Original Compositions
Poco a Poco
As much as I have an aversion to writing about myself, as some writers unconsciously primarily write about themselves with endless I(s) and me(s), I think it may be helpful to view the trajectory of my journey as someone who writes compositions for improvising musicians, a practice that is informed by jazz, classical music and folk music from all over the world.
I began writing Blues-Rock songs that I came up with for the garage band that I played with in 9th grade. Here in the U.S. that’s the first year of high school, though back when I was there it was the last year of Junior High School.
I started guitar lessons at eight year old but when I started classical guitar at 14, my teacher Leonid Bolotine sent me to the composer Ariadna Mikéshina for ear training, piano, theory and later composition and orchestration. I wrote piano pieces, chamber and symphonic music.
It was however the Jazz-Rock/Fusion revolution spearheaded by groups like The Mahavishnu Orchestra and Return to Forever that drew me into the sphere of jazz and improvised music. I moved backwards historically from Miles and Coltrane to Charlie Parker and then forward to the most modern, avant-garde stuff I could find. I also became, thanks to my various friend’s record collections, enamored of the then nascent ECM label.

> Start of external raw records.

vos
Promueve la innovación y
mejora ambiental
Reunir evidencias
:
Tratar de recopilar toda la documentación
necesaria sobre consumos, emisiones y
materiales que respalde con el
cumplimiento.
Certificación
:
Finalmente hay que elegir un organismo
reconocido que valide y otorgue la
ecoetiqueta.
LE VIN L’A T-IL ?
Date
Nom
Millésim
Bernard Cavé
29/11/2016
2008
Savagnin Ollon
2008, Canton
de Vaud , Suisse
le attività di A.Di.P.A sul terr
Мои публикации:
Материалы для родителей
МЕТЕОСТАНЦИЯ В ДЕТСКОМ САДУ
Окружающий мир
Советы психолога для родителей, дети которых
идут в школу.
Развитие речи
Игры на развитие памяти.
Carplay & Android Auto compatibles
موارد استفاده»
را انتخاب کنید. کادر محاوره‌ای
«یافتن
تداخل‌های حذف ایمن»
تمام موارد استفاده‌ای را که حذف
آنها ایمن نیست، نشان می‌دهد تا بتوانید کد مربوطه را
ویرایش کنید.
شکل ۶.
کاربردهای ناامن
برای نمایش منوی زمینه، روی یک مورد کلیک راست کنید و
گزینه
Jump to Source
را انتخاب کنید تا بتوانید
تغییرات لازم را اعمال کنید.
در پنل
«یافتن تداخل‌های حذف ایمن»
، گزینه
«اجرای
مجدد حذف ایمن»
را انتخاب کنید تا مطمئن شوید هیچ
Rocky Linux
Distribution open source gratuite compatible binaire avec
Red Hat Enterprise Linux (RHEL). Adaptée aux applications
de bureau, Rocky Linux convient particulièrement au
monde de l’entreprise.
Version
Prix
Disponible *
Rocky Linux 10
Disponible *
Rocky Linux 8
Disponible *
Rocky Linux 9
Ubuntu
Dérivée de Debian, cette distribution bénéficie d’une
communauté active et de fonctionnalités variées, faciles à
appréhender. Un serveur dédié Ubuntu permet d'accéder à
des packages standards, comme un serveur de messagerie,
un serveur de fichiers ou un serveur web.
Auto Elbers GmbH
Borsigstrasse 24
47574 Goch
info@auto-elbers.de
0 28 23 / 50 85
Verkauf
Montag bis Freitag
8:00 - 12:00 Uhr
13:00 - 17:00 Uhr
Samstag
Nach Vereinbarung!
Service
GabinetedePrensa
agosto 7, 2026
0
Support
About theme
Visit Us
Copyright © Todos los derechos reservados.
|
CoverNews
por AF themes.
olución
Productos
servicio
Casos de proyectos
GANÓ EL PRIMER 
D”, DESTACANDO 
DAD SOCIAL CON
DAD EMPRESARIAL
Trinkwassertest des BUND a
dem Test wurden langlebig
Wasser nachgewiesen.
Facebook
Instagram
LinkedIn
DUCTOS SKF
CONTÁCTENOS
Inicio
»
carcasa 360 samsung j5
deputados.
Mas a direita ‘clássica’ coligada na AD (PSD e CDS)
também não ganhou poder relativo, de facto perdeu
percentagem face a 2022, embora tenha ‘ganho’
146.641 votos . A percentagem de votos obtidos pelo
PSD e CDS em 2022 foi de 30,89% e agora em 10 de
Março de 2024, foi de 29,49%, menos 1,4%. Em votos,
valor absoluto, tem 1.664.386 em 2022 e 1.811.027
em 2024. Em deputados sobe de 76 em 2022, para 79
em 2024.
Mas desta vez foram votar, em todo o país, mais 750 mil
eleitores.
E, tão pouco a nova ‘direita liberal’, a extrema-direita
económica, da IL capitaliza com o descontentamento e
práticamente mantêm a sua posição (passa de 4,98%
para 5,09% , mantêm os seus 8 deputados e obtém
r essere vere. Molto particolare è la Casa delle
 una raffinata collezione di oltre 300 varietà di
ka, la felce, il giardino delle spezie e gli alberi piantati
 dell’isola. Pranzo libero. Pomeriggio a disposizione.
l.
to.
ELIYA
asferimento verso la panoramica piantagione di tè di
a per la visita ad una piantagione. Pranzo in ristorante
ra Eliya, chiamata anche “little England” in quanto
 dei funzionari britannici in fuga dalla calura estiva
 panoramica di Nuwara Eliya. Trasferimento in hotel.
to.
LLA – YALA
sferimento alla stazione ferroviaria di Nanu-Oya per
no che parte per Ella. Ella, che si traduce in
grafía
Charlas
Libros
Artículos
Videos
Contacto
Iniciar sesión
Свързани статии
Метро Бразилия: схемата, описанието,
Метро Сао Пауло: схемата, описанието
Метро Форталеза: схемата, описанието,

Though I was accepted to Juilliard (for composition, the guitar department didn’t exist at the time) and Mannes College of Music (for classical guitar), I broke my classical teachers’ hearts and enrolled at the Berklee College of Music, one of the few jazz schools at that time.
While in Boston I began studying privately with the author of The Lydian Chromatic Concept, George Russell. We of course worked through his book, but he also showed me how to get my compositional ideas onto a chart that jazz musicians/improvisers could work with as well as how to be more flexible with my, at the time, more formal process of writing and preparing written music.
As I start to present my compositions we see that the earliest are from the 1970s and continue on through today. While there is much development of the work over that time there are also clear through lines and much consistency.
So from time to time I will post full compositions here for everyone, I will, in the (hopefully very) near future, post my entire catalog of thousands of pieces, little by little, decade by decade, for paid subscribers.
This first piece, Lucú, written in 1975 when I was 17, is the earliest I have in chart form. I can assure you that it wasn’t in chart form when I first wrote it. At the time I didn’t know what to call some of the chords, particularly the slash chords. It has a folky feel to it and I was probably thinking of the group Oregon when I wrote it.
You can download here:
Here is an image of the Lucú which you can download (above) as PDF :
Here, harmonically we have a mix of “jazzy” chords and “folky” chords. Though a 19 bar piece may seem odd, it has a clear A A B A1 form. The seemingly missing measure right after Cm/F is an illusion because the first measure of the last 4 bars acts simultaneously as the last measure of the previous 4 bar phrase.
Another interesting feature is fourth intervals in the melody in bars 1, 5 and 13. Not surprising to see that come out because I was listening to McCoy Tyner’s Sahara and reading Stravinsky’s score for Le Sacre du Printemps.
To contrast this here is a piece from 2024 called Which Timeline.
The PDF of Which Timeline is downloadable here:
And here is an image of the chart:
And also, here is a sound file of the piece as written on piano:
Though Which Time Line is clearly a much more complex piece than Lucú from almost a half century earlier, that won’t necessarily always be the case when juxtaposing early pieces of mine with more recent ones.
With Which Time Line we can see except for the 4/4 bars at the end of sections, to add a touch of breathing space, there are alternating measures of 5/8 and 4/8. Why not write it in 11 you ask? Several reasons, but the most important ones are phrasing of the melody and the harmonic nature of the arpeggios, which change every 5 eighth notes alternating with every 4.
Any harmonic ambiguity can be traced to the seemingly different sources for each bass note and the rest of the chord/arpeggio, but each chord, including the bass notes to the right of a slash (/) are traceable back to a single harmonic modal source. When the sources are viewed linearly (scalar) rather than horizontally (harmonically) these sources are heptatonic or symmetrical.